> **Texte fourni**:

::::::

Ne discutons qu’avec l’Autorité palestinienne

Se sont produits en 2005-2006 deux événements opposés pour l’avenir des Palestiniens. En 2005, à la suite de la mort de Yasser Arafat, président-fondateur de l’Organisation pour la libération de la Palestine (OLP), Mahmoud Abbas est devenu le chef de l’Autorité palestinienne à Ramallah. Quoi qu’on pense de l’homme, de son caractère et de ses faiblesses, de son manque de leadership et de la corruption de son administration, il constituait un interlocuteur valable pour Israël, et le seul avec qui négocier l’unique solution possible : deux Etats, Israël et Palestine, vivant en paix l’un à côté de l’autre.

En 2006, le Hamas s’est emparé de la totalité du pouvoir dans la bande de Gaza, écrasant avec la plus grande brutalité les modérés et les partisans de l’Autorité palestinienne. On se rappelle les images des partisans du Fatah jetés du haut des immeubles à Gaza. Il ne sert à rien d’user et d’abuser de grands mots pour qualifier le Hamas comme le font des Israéliens : « organisation terroriste », « islamiste radical », « mouvement fanatique » ou même de comparer ses pratiques avec celles de l’Etat islamique.

::::::

> **Jeu de données**:
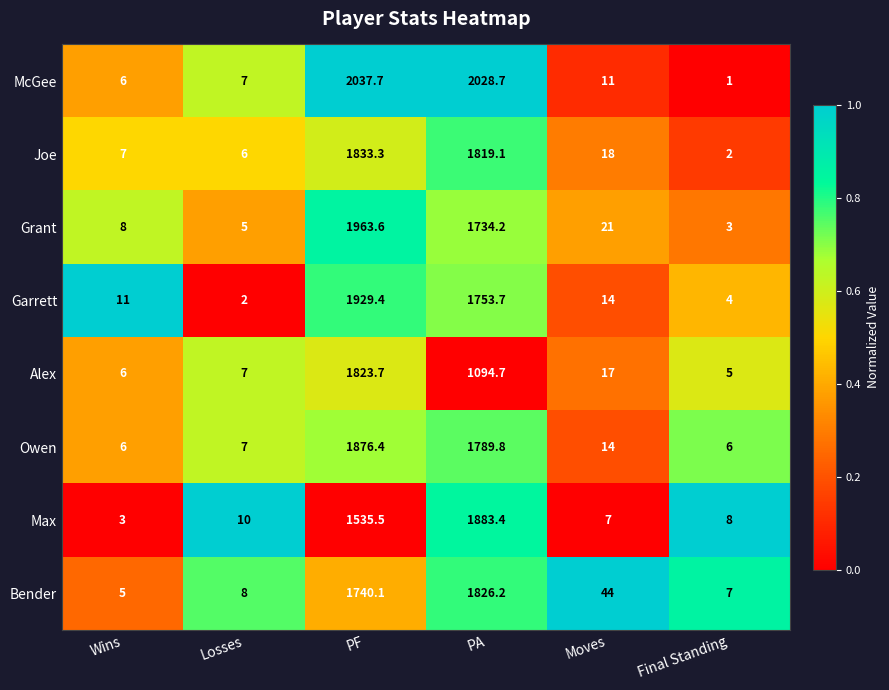

Read the Max value at PA.

1883.4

::::::

> **Consignes**:
**1)** Quelle est la traduction anglaise de la phrase « On se rappelle les images des partisans du Fatah jetés du haut des immeubles à Gaza », tirée du texte sur l'Autorité palestinienne ?
**2)** Pouvez-vous recopier à l'identique le passage du texte sur l'Autorité palestinienne compris entre « Se sont produits » et « côté de l’autre. », ces deux passages inclus ?
**3)** Comment poursuivriez-vous le texte sur l'Autorité palestinienne, en reprenant juste après sa dernière phrase ?

> **Réponses par consigne**:
**1)** We remember the images of Fatah supporters thrown from the tops of buildings in Gaza.

**2)**
Se sont produits en 2005-2006 deux événements opposés pour l’avenir des Palestiniens. En 2005, à la suite de la mort de Yasser Arafat, président-fondateur de l’Organisation pour la libération de la Palestine (OLP), Mahmoud Abbas est devenu le chef de l’Autorité palestinienne à Ramallah. Quoi qu’on pense de l’homme, de son caractère et de ses faiblesses, de son manque de leadership et de la corruption de son administration, il constituait un interlocuteur valable pour Israël, et le seul avec qui négocier l’unique solution possible : deux Etats, Israël et Palestine, vivant en paix l’un à côté de l’autre.

**3)**
La vérité est que ce mouvement n’a jamais changé d’un iota sa position originelle qui se résume ainsi : Yasser Arafat a eu tort de reconnaître l’existence de l’Etat d’Israël dans les accords d’Oslo de 1993, la seule voie ouverte au peuple palestinien est la lutte armée contre « l’entité sioniste » pour la faire disparaître, aucun compromis n’est possible avec les Israéliens, toute attaque militaire contre Israël ou l’assassinat de civils israéliens est bénéfique.

Je trouve assez ridicules et pas très sincères certains de mes collègues européens qui pensent avoir décelé, au détour d’une petite phrase de Khaled Mechaal, chef du Hamas, l’ombre d’un changement, l’amorce d’une évolution, le début d’un petit tournant, qui sait peut-être peut-on « faire affaire » avec le Hamas ? Et quelle serait donc cette affaire ? Il n’y a eu aucun changement dans les positions affirmées par le Hamas depuis sa création, et il n’y en aura pas, parce que ses thèses et ses objectifs sont sa raison d’être, face à la voie de la négociation avec Israël choisie par Mahmoud Abbas. Comment et pourquoi le Hamas pourrait-il accepter un seul instant de ne plus construire de tunnels sous sa frontière avec Israël en vue de kidnapper ou tuer des Israéliens ? Comment pourrait-il considérer la destruction totale de son stock énorme de roquettes et de missiles dirigés vers les villes israéliennes et pourquoi donc le ferait-il ?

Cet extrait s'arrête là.